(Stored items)
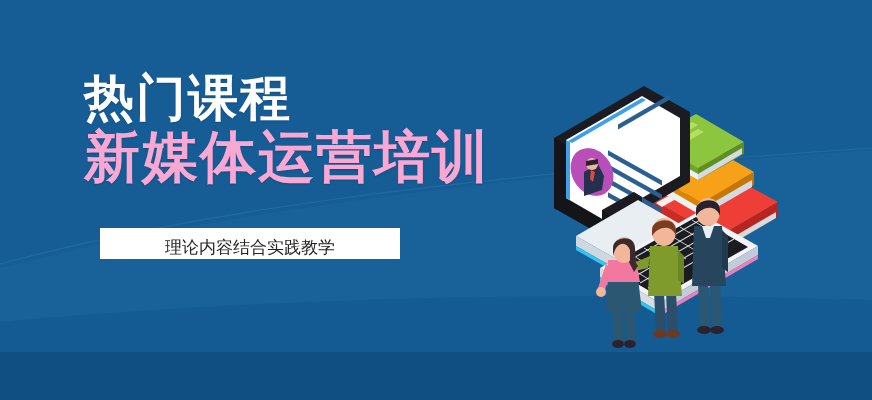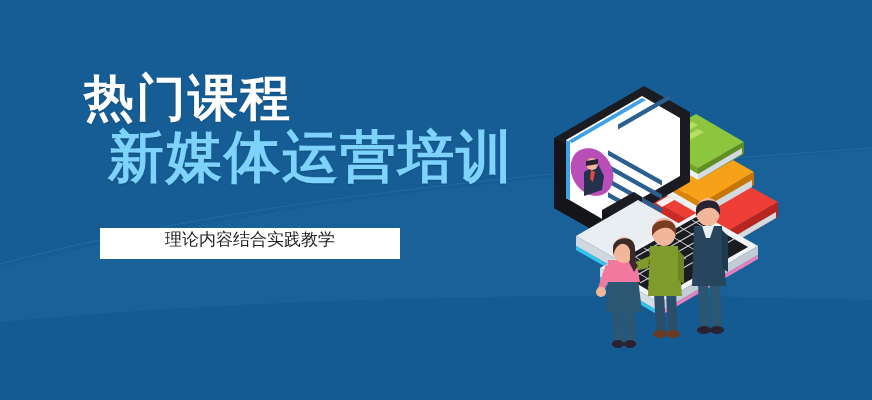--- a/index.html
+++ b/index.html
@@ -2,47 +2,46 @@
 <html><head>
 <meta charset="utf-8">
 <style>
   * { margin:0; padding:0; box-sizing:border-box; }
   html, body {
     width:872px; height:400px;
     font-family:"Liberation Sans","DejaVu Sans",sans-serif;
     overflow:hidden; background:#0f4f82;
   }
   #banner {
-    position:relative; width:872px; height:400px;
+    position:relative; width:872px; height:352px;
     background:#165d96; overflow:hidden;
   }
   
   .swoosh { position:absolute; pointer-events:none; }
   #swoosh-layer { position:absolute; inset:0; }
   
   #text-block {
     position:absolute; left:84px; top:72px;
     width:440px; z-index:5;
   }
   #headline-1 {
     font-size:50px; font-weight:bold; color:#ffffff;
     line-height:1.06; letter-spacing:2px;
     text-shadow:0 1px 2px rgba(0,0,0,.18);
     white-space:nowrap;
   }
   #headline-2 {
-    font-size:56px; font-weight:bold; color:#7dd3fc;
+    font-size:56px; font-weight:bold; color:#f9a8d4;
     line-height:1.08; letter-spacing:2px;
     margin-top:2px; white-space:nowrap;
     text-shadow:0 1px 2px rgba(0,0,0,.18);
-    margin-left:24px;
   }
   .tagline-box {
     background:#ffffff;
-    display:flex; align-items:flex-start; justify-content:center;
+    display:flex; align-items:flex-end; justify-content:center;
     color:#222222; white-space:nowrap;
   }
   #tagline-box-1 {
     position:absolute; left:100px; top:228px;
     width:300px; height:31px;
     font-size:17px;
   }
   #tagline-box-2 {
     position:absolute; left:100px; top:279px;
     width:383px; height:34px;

• [What is needed]: Since pictures are not part of the copy, set down only the remaining data exactly.

• [Task solution]:
--- a/index.html
+++ b/index.html
@@ -2,47 +2,46 @@
 <html><head>
 <meta charset="utf-8">
 <style>
   * { margin:0; padding:0; box-sizing:border-box; }
   html, body {
     width:872px; height:400px;
     font-family:"Liberation Sans","DejaVu Sans",sans-serif;
     overflow:hidden; background:#0f4f82;
   }
   #banner {
-    position:relative; width:872px; height:400px;
+    position:relative; width:872px; height:352px;
     background:#165d96; overflow:hidden;
   }
   
   .swoosh { position:absolute; pointer-events:none; }
   #swoosh-layer { position:absolute; inset:0; }
   
   #text-block {
     position:absolute; left:84px; top:72px;
     width:440px; z-index:5;
   }
   #headline-1 {
     font-size:50px; font-weight:bold; color:#ffffff;
     line-height:1.06; letter-spacing:2px;
     text-shadow:0 1px 2px rgba(0,0,0,.18);
     white-space:nowrap;
   }
   #headline-2 {
-    font-size:56px; font-weight:bold; color:#7dd3fc;
+    font-size:56px; font-weight:bold; color:#f9a8d4;
     line-height:1.08; letter-spacing:2px;
     margin-top:2px; white-space:nowrap;
     text-shadow:0 1px 2px rgba(0,0,0,.18);
-    margin-left:24px;
   }
   .tagline-box {
     background:#ffffff;
-    display:flex; align-items:flex-start; justify-content:center;
+    display:flex; align-items:flex-end; justify-content:center;
     color:#222222; white-space:nowrap;
   }
   #tagline-box-1 {
     position:absolute; left:100px; top:228px;
     width:300px; height:31px;
     font-size:17px;
   }
   #tagline-box-2 {
     position:absolute; left:100px; top:279px;
     width:383px; height:34px;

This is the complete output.